4. In an ink jet system printer of the charge amplitude controlling type which emits a stream of ink droplets of a uniform size from a nozzle toward a recording medium, selectively charges droplets assigned as primary matrix dots at a desired amplitude in accordance with a print information signal, deflects said charged ink droplets by deflection means, and prints desired symbols on said recording medium in a dot matrix pattern with said deflected ink droplets, the improvement comprising:

means for developing a primary dot signal in accordance with the print information signal; means for developing an interpolation dot signal in accordance with the print information signal; means for generating a video signal for charging the ink droplets in accordance with the primary dot signal and the interpolation dot signal; and

means for modifying the video signal level in accordance with the interpolation dot signal, whereby a said ink droplet charged by the said video associated with the said interpolation dot signal is positioned between obliquely adjacent matrix dots charged by the said video signal associated with the said primary dot signal on the said recording medium.

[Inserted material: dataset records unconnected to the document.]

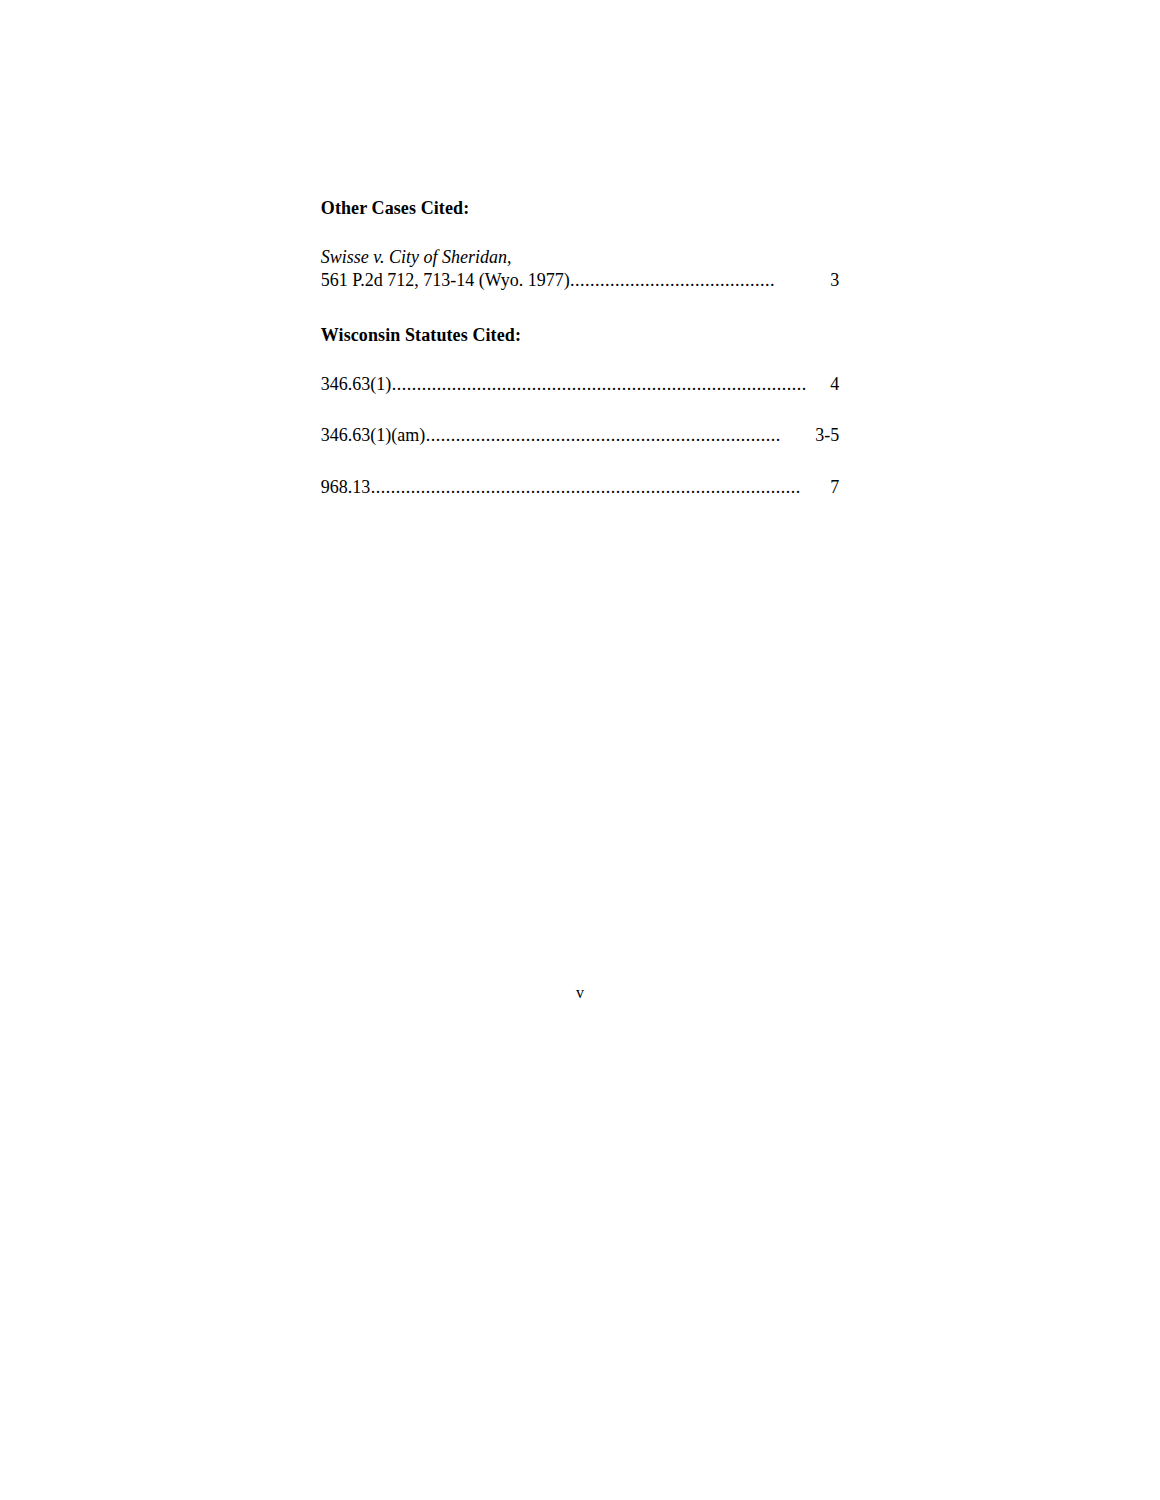Other Cases Cited:
Swisse v. City of Sheridan, 561 P.2d 712, 713-14 (Wyo. 1977) ......................................... 3
Wisconsin Statutes Cited:
346.63(1) ................................................................................... 4
346.63(1)(am) ....................................................................... 3-5
968.13 ...................................................................................... 7
v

5. In an ink jet system printer of the charge amplitude controlling type which emits a stream of ink droplets from a nozzle toward a recording medium, selectively charges said ink droplets at a desired amplitude in accordance with a print information signal, deflects said charged ink droplets by deflection means, and prints desired symbols on said recording medium in a dot matrix pattern with said deflected ink droplets, said deflected ink droplets charged in accordance with said print information signal comprising primary matrix dots, said primary dots being selected from a maximum number of available ink droplets for defining said dot matrix and being spaced apart on said medium in keeping with said matrix pattern and defining said symbols with greater spacing in those portions of said symbols oblique to said matrix pattern, the improvement comprising:

means responsive to those print information signals defining characters with oblique portions for inserting interpolation dots between said adjacent primary dots on said printing medium in said oblique portions to reduce said greater spacing therebetween;

said interpolation dots being obtained from those maximum available droplets not selected as primary dots in said matrix pattern.

6. The ink jet system printer of claim 5 wherein said ink droplets comprising said dots are substantially uniform in size.